Shulou(Shulou.com)06/03 Report--

When we first get to know the great promotion of security, there are often such questions: what is the guarantee in the end, and is there no problem or no problem? This seems to be a false proposition. As a guarantee, we should not only firmly believe that what we have done is meaningful, but also have something to do, which requires transforming impossible pseudo-propositions into feasible tasks that can be deepened continuously. When it comes to the root of protection, in fact, we have to face the fight against uncertainty, which comes from all directions. For example, a major earthquake will lead to the interruption of the whole computer room, how to deal with it? For example, how to deal with the departure of the engineer in charge of the core system? For example, if the downstream interface is down, how to deal with it? The system disk is broken and the data is at risk of loss. How to deal with it?
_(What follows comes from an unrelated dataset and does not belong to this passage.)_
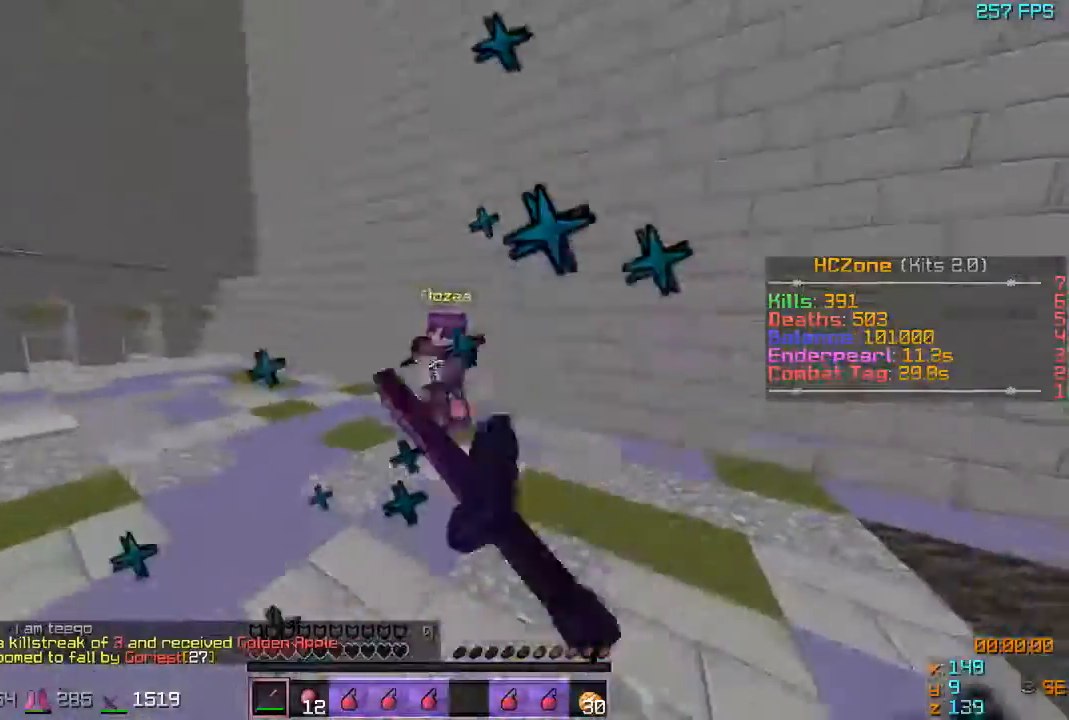
{"keys": ["s"], "events": [[467, "s", "down"], [467, "w", "up"]]}
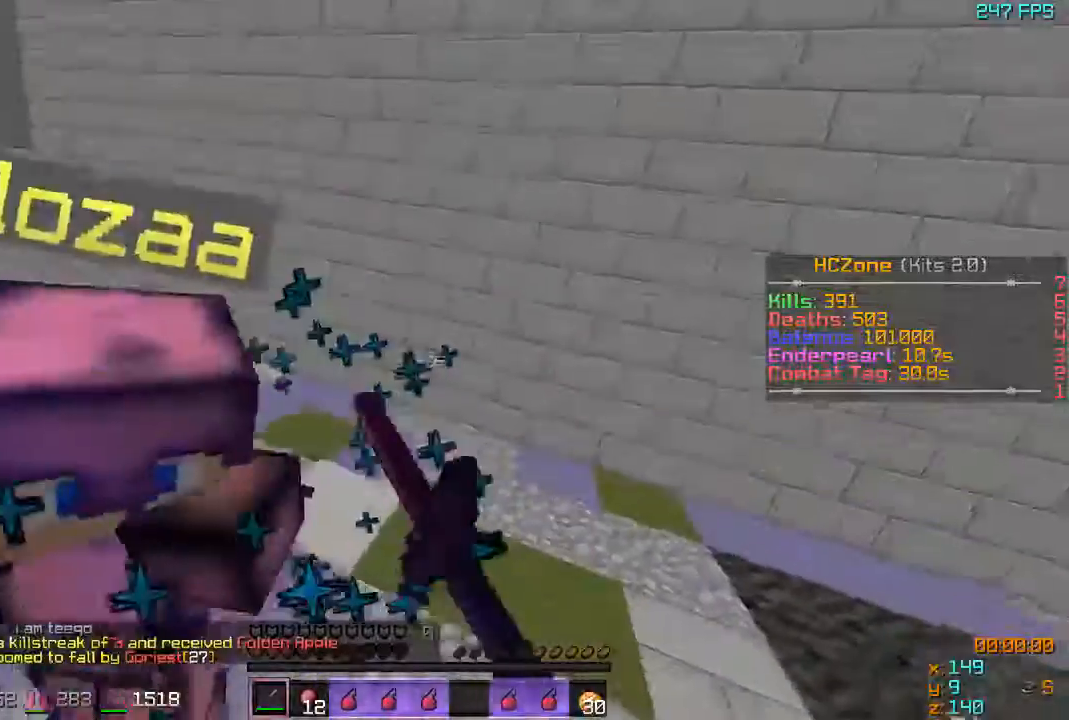
{"keys": ["a", "w"], "events": [[217, "w", "down"], [267, "s", "up"], [367, "a", "down"]]}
I think we all know more or less about the ways to deal with the above problems, and the process of dealing with this uncertainty is disaster recovery, and different 'disasters' correspond to different levels of disaster recovery.

In order to combat these different levels of uncertainty, there are different levels of cost, so there should be standards for usability. This standard is what people often call N 9s. With the increase of N, the cost increases accordingly, so how to save the cost as much as possible on the basis of achieving the availability required by the business? This is also a topic worth thinking about. In addition, 100% minus these N 9s means the so-called mean time of failure (MTBF). Many people only care about those 9s and ignore fault handling time, which is wrong: the faster your fault processing speed, the higher the availability of the system.

There are some usability concepts mentioned above, and let's try to use 'things' to classify them. The "thing" here is the fault, which is divided into: beforehand (before the fault occurs), incident (the fault occurs to the system or people perceiving the fault), during the event (the time between the occurrence of the fault and the fault handling), and afterwards (after the fault is over).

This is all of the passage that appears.